Trois scénarios d'évolution de l'économie bulgare à l'horizon 2028 sont présentés dans le rapport annuel des économistes de l'Académie bulgare des sciences (BAS). La Bulgarie aborde l'année 2026 avec une demande intérieure plus forte, une dynamique d'investissement plus marquée et un marché du crédit actif, mais également une position extérieure plus fragile, selon le document intitulé « Développement économique et politiques en Bulgarie : Évaluations et perspectives » de l'Institut de recherche économique. Ce rapport analyse l'évolution de la conjoncture économique mondiale et nationale au cours de l'année écoulée et propose des prévisions à moyen terme.
Les projections jusqu'en 2028 sont élaborées selon trois scénarios, reflétant la manière dont la croissance, l'inflation, la balance extérieure et la dette publique dépendent de l'environnement extérieur, des conditions financières et des paramètres de la politique budgétaire.
D’après les chercheurs, les perspectives de base restent relativement favorables, malgré une incertitude externe nettement plus élevée. La croissance du PIB réel devrait se modérer à 1,6 % en 2026, progresser à 2,5 % en 2027 et atteindre 3,5 % en 2028.
L'inflation devrait diminuer progressivement : 3,7 % en 2026, 2,9 % en 2027 et 2,4 % en 2028. Les économistes décrivent cela comme une configuration proche de la stagflation limitée, caractérisée par une croissance plus faible, une inflation élevée et une situation budgétaire et extérieure plus fragile.
Même dans un scénario optimiste, soulignent-ils, la dynamique de la dette ne se stabilise pas automatiquement. Selon eux, cela exige une politique budgétaire prudente, le maintien de réserves face aux chocs énergétiques et logistiques, ainsi qu'un suivi rigoureux de l'inflation, des taux d'intérêt et de la dette publique.
Le rapport souligne la nécessité de transformer le modèle de croissance de la Bulgarie, passant d'une croissance axée sur la consommation à une croissance fondée sur la productivité, le capital humain et les exportations à forte valeur ajoutée.
L'étude souligne également que l'appartenance de la Bulgarie à la zone euro confère des avantages institutionnels et financiers, mais n'entraîne pas automatiquement une accélération de la croissance sans investissements accrus, modernisation technologique et amélioration de la productivité du travail.
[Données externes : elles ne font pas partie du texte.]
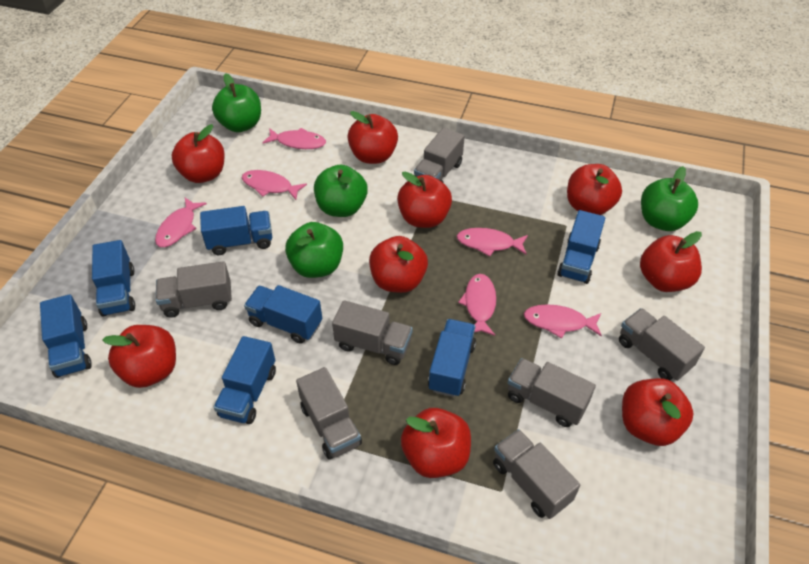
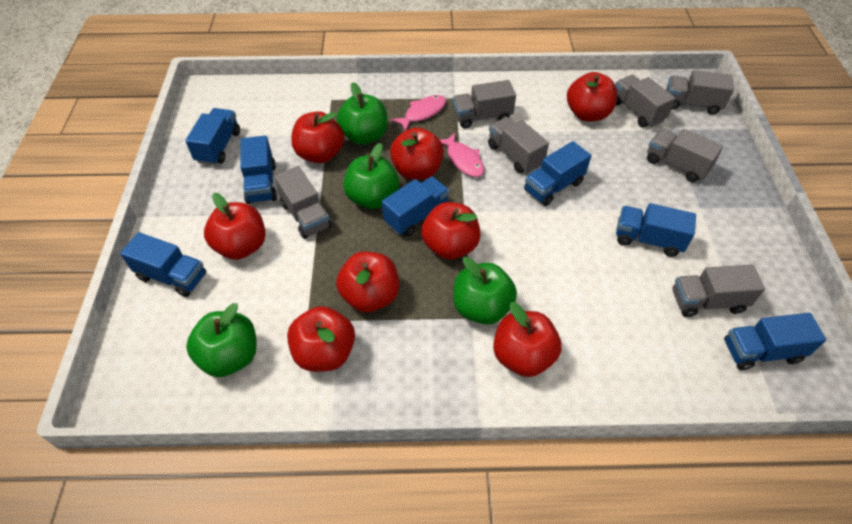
pink fish: 6 -> 2
red apple: 9 -> 8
Selon les auteurs, la sortie réussie du régime de caisse d'émission peut être considérée comme une réussite institutionnelle qui contribue à éviter les scénarios les plus pessimistes liés à l'adoption de l'euro.
L'analyse de l'activité économique en 2025 fait état d'une croissance continue, mais avec une dépendance accrue à la demande intérieure et un affaiblissement de la position extérieure. La qualité de la croissance future, indique le rapport, dépendra d'une réorientation de la consommation et des importations vers l'investissement, la modernisation industrielle et une production à plus forte valeur ajoutée.
Les économistes mettent en garde contre le risque de financer durablement les dépenses sociales et administratives permanentes par un endettement croissant. Ils préconisent une combinaison de mesures fiscales, une plus grande efficacité des dépenses publiques et un contrôle plus strict des investissements publics. Selon eux, le principal risque budgétaire ne réside pas dans le niveau de la dette publique en lui-même, mais dans le financement persistant des dépenses structurelles par de nouveaux emprunts dans un contexte de faible efficacité des investissements. Un passage d'une politique budgétaire procyclique à une politique contracyclique est recommandé.
Le rapport de 2026 s'intéresse également aux principaux facteurs de formation des prix dans l'économie bulgare. Les économistes ont élaboré un indice original des prix des facteurs de production, fondé sur 27 indicateurs, qui suit le mécanisme de transmission entre les coûts des intrants, les prix à la production et les prix finaux à la consommation. Ils constatent que l'électricité, le gaz, le blé et les salaires expliquent plus de 80 % des variations des prix à la production.